Утешения не будет: все — тлен, а разгадка одна — безблагодатность. «Нельзя ли мне здесь как-нибудь задержаться?» — спрашивал главный герой поставленных по Беккету Балабановым «Счастливых дней». Герою «Гениев» тоже бежать особо некуда. Семейная жизнь с миленькой теннисисткой Сюзанн — своего рода экранизация того же «Анжелюса» Милле: скрывшиеся в Руссийоне от гестапо подпольщики живут скорбной крестьянской рутиной, собирая в полях картошку. Годы превратят Сюзанн из влюбленной девушки в раздраженную попутчицу депрессивного гения (Сандрин Боннер). Тут режиссер нащупает какой-то драматизм, довольно вульгарная интерпретация причудливых тягот семейной жизни позволит Джеймсу Маршу процитировать в финале «Любовь» Михаэля Ханеке. Смотреть на сцены с голубем, пожалуй, неловко, но не так неловко, как на полевые работы в вишистской Франции: с сельским хозяйством совсем беда, в банальной процедуре выкапывания картофеля режиссер, кажется, не участвовал никогда. Многое упущено (жаль, что нет эпизода с письмом Эйзенштейну и просьбой о зачислении во ВГИК), но еще печальнее, что перечисленные реальные и вымышленные эпизоды биографии никак не складываются в хоть сколько-нибудь целостную картину, которая могла бы объяснить природу дарования Беккета или феномен его письма. Фильм проходит в ожидании героя. Еще хуже, что это категорически не смешно, юмор — отмычка, подобранная писателем к абсурдному и скорбному миру,— Маршем отброшен за ненадобностью. У него все простодушно нараспашку.
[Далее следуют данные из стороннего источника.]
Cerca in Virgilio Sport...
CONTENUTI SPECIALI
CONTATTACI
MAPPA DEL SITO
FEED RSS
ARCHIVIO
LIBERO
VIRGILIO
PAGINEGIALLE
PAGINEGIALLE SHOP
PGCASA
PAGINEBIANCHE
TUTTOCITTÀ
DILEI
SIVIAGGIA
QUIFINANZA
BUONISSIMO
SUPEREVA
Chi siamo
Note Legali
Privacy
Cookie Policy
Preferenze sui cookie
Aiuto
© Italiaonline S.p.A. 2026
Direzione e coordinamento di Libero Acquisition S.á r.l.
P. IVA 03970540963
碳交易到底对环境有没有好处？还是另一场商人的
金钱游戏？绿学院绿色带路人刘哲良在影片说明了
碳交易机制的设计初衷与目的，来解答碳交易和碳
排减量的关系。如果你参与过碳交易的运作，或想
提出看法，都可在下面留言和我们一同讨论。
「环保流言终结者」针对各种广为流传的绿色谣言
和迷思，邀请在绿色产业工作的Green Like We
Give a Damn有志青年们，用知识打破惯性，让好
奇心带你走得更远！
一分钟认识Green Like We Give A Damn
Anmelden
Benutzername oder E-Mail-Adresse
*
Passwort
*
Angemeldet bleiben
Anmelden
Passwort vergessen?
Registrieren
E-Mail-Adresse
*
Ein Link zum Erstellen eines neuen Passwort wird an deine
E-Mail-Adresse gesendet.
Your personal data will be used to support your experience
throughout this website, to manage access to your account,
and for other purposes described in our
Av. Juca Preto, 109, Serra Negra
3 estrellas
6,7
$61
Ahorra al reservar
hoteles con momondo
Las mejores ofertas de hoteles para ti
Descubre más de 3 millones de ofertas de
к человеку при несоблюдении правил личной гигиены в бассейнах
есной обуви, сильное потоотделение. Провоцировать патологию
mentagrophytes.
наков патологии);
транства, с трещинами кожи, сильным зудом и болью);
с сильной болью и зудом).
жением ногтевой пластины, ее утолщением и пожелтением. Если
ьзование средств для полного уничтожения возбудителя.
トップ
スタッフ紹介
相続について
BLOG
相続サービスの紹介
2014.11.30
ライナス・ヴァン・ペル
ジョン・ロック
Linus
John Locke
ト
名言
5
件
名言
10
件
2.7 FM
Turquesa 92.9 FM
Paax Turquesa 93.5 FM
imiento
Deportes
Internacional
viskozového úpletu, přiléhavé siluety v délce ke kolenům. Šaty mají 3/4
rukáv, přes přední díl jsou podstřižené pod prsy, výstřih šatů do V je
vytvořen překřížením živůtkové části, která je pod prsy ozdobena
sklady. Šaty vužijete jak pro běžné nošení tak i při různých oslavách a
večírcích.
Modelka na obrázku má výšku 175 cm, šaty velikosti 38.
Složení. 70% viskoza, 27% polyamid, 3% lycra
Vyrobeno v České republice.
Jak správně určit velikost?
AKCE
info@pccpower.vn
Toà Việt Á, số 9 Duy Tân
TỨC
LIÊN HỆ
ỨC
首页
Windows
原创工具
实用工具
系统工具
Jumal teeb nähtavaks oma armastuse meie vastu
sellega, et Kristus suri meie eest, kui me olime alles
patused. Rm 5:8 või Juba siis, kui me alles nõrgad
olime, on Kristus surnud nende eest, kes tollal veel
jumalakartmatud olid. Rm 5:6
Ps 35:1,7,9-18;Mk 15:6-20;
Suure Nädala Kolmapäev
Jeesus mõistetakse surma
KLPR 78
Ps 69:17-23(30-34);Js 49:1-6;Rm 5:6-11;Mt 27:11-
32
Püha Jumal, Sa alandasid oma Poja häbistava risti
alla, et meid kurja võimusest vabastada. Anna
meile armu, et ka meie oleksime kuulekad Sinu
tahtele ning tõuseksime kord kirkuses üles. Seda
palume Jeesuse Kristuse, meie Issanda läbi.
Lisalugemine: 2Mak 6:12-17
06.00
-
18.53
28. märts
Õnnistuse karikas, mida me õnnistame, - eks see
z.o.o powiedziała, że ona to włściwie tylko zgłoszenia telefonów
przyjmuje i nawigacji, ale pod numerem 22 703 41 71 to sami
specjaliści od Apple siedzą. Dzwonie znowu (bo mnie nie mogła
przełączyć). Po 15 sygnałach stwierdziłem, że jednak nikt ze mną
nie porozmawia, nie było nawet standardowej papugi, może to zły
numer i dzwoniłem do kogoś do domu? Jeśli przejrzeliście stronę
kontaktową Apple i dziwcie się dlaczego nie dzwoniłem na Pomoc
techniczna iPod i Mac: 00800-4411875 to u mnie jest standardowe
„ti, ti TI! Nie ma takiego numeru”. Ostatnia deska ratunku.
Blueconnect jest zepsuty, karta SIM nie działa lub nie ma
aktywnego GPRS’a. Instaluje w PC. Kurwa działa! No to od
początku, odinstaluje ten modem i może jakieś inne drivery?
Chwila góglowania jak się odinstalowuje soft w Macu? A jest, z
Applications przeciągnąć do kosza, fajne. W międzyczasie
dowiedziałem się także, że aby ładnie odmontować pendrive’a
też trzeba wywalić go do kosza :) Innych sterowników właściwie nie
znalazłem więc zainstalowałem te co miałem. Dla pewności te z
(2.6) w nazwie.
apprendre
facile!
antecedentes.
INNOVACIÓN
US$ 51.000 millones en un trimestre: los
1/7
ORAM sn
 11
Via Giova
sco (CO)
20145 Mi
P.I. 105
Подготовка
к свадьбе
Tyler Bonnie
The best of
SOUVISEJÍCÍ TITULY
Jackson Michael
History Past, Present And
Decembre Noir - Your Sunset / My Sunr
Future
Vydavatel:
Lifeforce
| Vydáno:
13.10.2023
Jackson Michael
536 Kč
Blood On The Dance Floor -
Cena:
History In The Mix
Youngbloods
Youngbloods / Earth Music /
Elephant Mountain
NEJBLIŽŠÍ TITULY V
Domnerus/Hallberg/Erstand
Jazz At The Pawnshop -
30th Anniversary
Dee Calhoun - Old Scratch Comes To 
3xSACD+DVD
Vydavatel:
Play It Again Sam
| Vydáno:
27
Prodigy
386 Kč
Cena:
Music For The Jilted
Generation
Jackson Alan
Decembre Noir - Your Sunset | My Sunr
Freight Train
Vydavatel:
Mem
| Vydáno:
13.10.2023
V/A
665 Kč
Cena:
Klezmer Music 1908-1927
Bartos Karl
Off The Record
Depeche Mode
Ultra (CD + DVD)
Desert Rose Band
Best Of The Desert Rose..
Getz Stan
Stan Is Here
Можно было бы, наверно, утешиться тем, что сама по себе демонстрация бессмысленности слов и поступков — весьма беккетовский подход к описанию жизни, если бы временами главные герои — Сэм и его жена — не являли дьявольскую практичность. Например, когда думают о наследстве или рассуждают о том, как выгодно писать по-французски, затем получая от издателей двойной гонорар: сначала за рукопись, а после — за авторский перевод на английский. Что ж, практичность может проявить и потенциальный зритель «Гениев». Например, вместо длинного нового фильма посмотреть короткометражный режиссерский дебют самого Беккета с Бастером Китоном в главной роли. Он называется просто «Фильм», хотя название «Гении» тут было бы куда уместнее.